*Task statement:* In the material below, find every line containing the string "left" and return it.

*Dataset excerpt:*
>>>
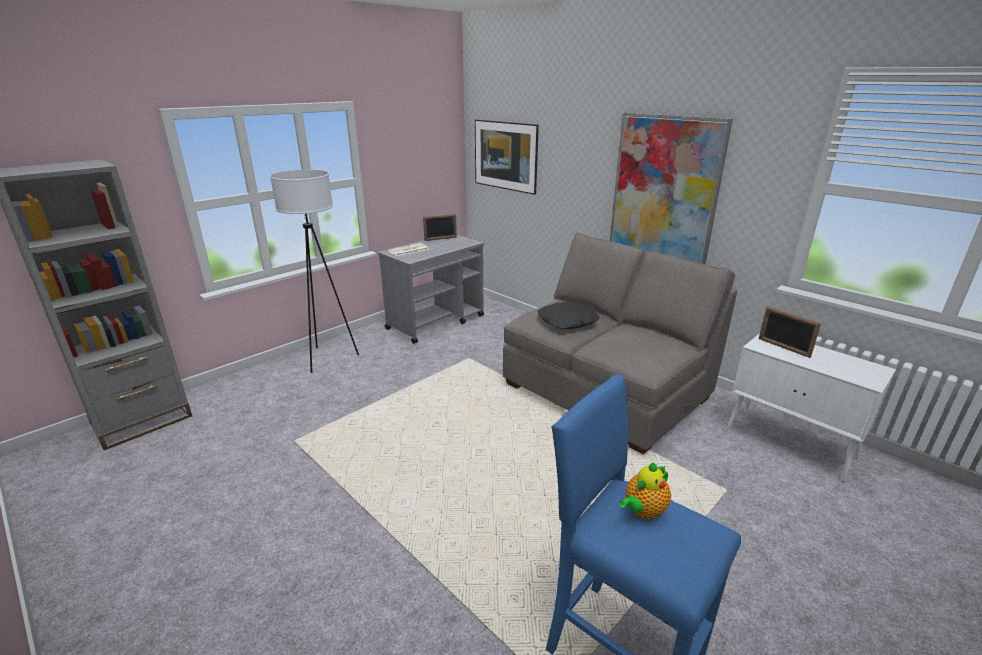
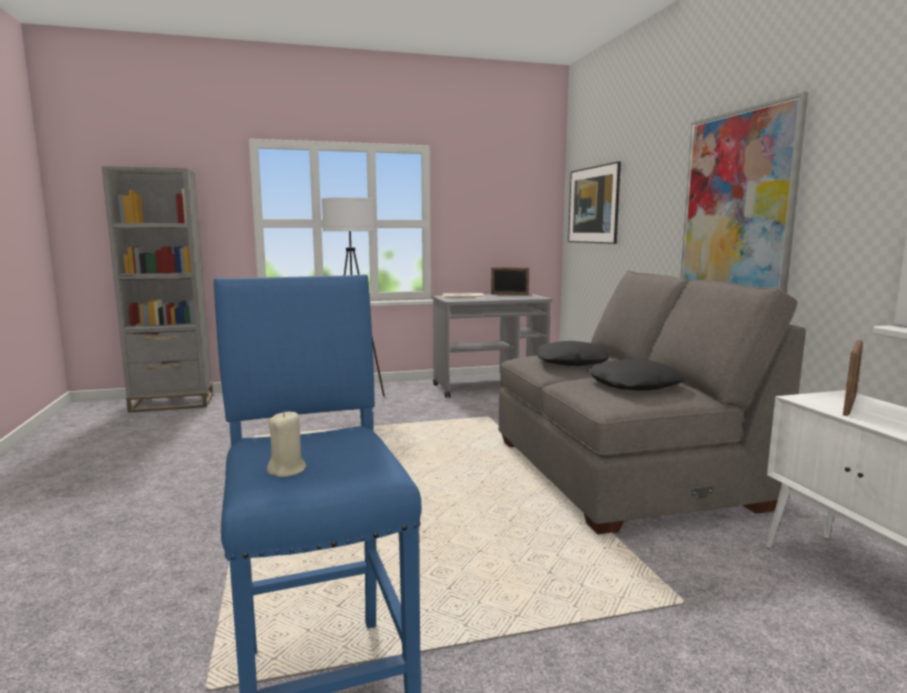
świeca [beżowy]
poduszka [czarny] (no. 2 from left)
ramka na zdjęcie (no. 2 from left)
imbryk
<<<
*Final answer:*
poduszka [czarny] (no. 2 from left)
ramka na zdjęcie (no. 2 from left)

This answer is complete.